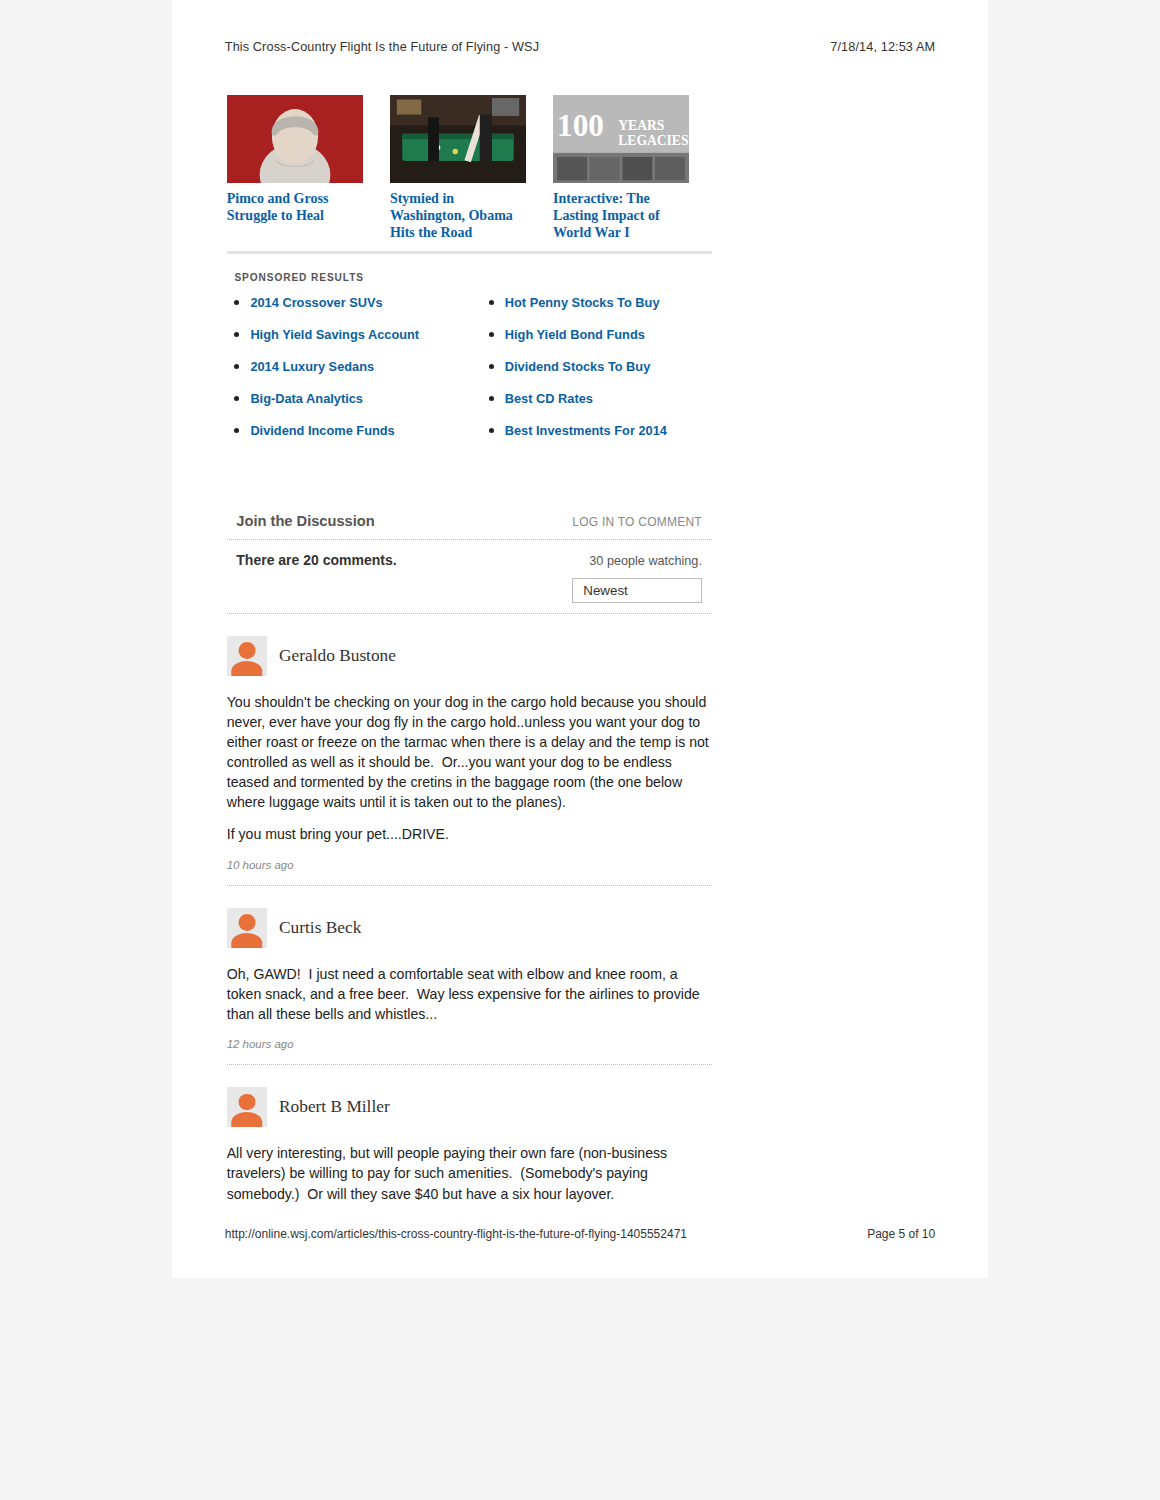This Cross-Country Flight Is the Future of Flying - WSJ
7/18/14, 12:53 AM
Pimco and Gross Struggle to Heal
Stymied in Washington, Obama Hits the Road
Interactive: The Lasting Impact of World War I
SPONSORED RESULTS
2014 Crossover SUVs
High Yield Savings Account
2014 Luxury Sedans
Big-Data Analytics
Dividend Income Funds
Hot Penny Stocks To Buy
High Yield Bond Funds
Dividend Stocks To Buy
Best CD Rates
Best Investments For 2014
Join the Discussion
LOG IN TO COMMENT
There are 20 comments.
30 people watching.
Newest
Geraldo Bustone
You shouldn't be checking on your dog in the cargo hold because you should never, ever have your dog fly in the cargo hold..unless you want your dog to either roast or freeze on the tarmac when there is a delay and the temp is not controlled as well as it should be. Or...you want your dog to be endless teased and tormented by the cretins in the baggage room (the one below where luggage waits until it is taken out to the planes).
If you must bring your pet....DRIVE.
10 hours ago
Curtis Beck
Oh, GAWD! I just need a comfortable seat with elbow and knee room, a token snack, and a free beer. Way less expensive for the airlines to provide than all these bells and whistles...
12 hours ago
Robert B Miller
All very interesting, but will people paying their own fare (non-business travelers) be willing to pay for such amenities. (Somebody's paying somebody.) Or will they save $40 but have a six hour layover.
http://online.wsj.com/articles/this-cross-country-flight-is-the-future-of-flying-1405552471
Page 5 of 10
^^^^^^^^
> BRIEF
Beginning with the first line of the entries above, repeat each line word for word until the line with "Curtis Beck" has been given too. Omit the pictures.

> ANSWER TO THIS TASK
This Cross-Country Flight Is the Future of Flying - WSJ
7/18/14, 12:53 AM
Pimco and Gross Struggle to Heal
Stymied in Washington, Obama Hits the Road
Interactive: The Lasting Impact of World War I
SPONSORED RESULTS
2014 Crossover SUVs
High Yield Savings Account
2014 Luxury Sedans
Big-Data Analytics
Dividend Income Funds
Hot Penny Stocks To Buy
High Yield Bond Funds
Dividend Stocks To Buy
Best CD Rates
Best Investments For 2014
Join the Discussion
LOG IN TO COMMENT
There are 20 comments.
30 people watching.
Newest
Geraldo Bustone
You shouldn't be checking on your dog in the cargo hold because you should never, ever have your dog fly in the cargo hold..unless you want your dog to either roast or freeze on the tarmac when there is a delay and the temp is not controlled as well as it should be. Or...you want your dog to be endless teased and tormented by the cretins in the baggage room (the one below where luggage waits until it is taken out to the planes).
If you must bring your pet....DRIVE.
10 hours ago
Curtis Beck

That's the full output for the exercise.